After arriving at the airport a few days ago, we drove to TseDeng, which was the birthplace of the Tibetan culture. The second day was spent visiting some ancient tombs, which, in the pictures under the file "Tibetan Village", I think, look like these giant mounds of earth. No king has yet been discovered in any of these small flat mountains, but legend has it that they are the burial tombs of the great kings, about 19 or so in this one valley. Off in the distance in one of the photos, you can see a typical Tibetan village, and above that, a red "bombed out" structure, which used to be a monastery. That building was over a thousand years old, and it didn't survive the madness of the Cultural Revolution. Now, on this tour, typically the guide brings you to one of these burial mounds, shows you the temple on the top of it, and then brings you back to the hotel (which was fairly nice), to rest for the afternoon trip. That just wasn't good enough for me; I wanted to walk in the village. My guide, a Tibetan, Yan An, I think, told me that that was not really permitted. I convinced her otherwise.

We walked through the village streets, and met many native Tibetans. By native, I mean, not terribly influenced by their Chinese masters. Well, more on that later.... The villagers were building another home, taking earthen bricks that had been drying out in the sun for god knows how long, and mortaring them together with mud. The entire village helps out; the women usually cart the stones, earth, and wooden beams, the men do the technical work and put the house together. Women from as young as ten or so, to 70 or 80, carried supplies. All were terribly fascinated with me, as tourists rarely had gone through the village. The pictures tell the story. The houses are mainly constructed of earth and mud, with wooden beams for the roofs, and yak shit is thrown, by hand, as to make an acceptable pattern, onto the sides of the house. Yak shit is very sticky, as I later found out, having stepped accidentally in a fresh pile of it. The wooden beams are largely decorated with many colors, and the exteriors of the houses are whitewashed.
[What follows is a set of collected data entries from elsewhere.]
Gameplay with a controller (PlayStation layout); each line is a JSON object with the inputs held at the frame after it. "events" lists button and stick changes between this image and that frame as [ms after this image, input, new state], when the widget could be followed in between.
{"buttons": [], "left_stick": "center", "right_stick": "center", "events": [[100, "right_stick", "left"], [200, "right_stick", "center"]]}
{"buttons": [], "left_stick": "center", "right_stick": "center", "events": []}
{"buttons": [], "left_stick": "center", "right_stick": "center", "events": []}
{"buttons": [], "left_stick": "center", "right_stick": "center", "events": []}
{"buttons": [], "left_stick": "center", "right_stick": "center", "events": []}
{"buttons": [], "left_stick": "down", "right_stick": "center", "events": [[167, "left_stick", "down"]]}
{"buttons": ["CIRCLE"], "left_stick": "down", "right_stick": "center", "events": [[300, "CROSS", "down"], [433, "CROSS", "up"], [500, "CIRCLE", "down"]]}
There really didn't seem to be a pattern to the layout of the village. There was a pattern, however, to the layout of the Chinese military base, centered alongside the village.

How can you tell it is a Chinese military base? Well, the buildings are typically Chinese in nature, with rectangular buildings, tiled, red stars, Chinese guards with guns, all surrounded by a large wall, actually, a rarity in this culture (the Tibetans use walls to fence off their lands sometimes to keep the sheep and other animals from straying). The Chinese use their walls to keep the Tibetans from straying, inside. You can tell it is a Chinese wall because there is lots of broken glass embedded in the concrete on top of it. A military base, in this tiny village, way out in the middle of goddamn nowhere. Why would there be such a need, I asked my Tibetan guide, who previously, was very careful how she answered such questions.

She replied that the Chinese were protecting their borders from the Nepalese. One quick look at a map, and at the size of Nepal, and I laughed. And when I met a Nepalese guide, this little, constantly smiling terribly friendly guy, I thought the whole thing absurd. Then I asked, why were there around five military bases scattered around the small town of TseDeng? They were everywhere. All full of very unhappy appearing Chinese soldiers, all probably dreading this miserable outpost. My guide was convinced that they were all there to protect them from attack from Nepal, and maybe India. I suggested that maybe the garrisons were there to help "maintain peace and order", after their "liberation" of Tibet back in 1959. She smiled, as if she was accepting my reasoning far more than hers. Interesting, when you think that Tibet is over 90% Tibetan. The Chinese may be moving in and opening businesses and the like, but the Tibetans still outnumber them. Unfortunately, you can see a lot of Chinese influence in the "cities".

Well, trudging through the yak shit in the village was not enough for me, I wanted to trudge it through some poor Tibetan's house. So I convinced her to find a villager, and get us inside for a peek. And so it was. I was actually pretty impressed with the size and comfort of the building, it was laid out on three levels, with the bottom level for storage, and the upper two levels for living. The ceilings were covered with nicely ornamented cloth, I thought, for insulation purposes. They had electricity, a product of the Chinese liberation (they did not have electricity prior to 1959), and they had rooms for sleeping, for praying, and for cooking. The page Tibet house has some of the pictures from the inside.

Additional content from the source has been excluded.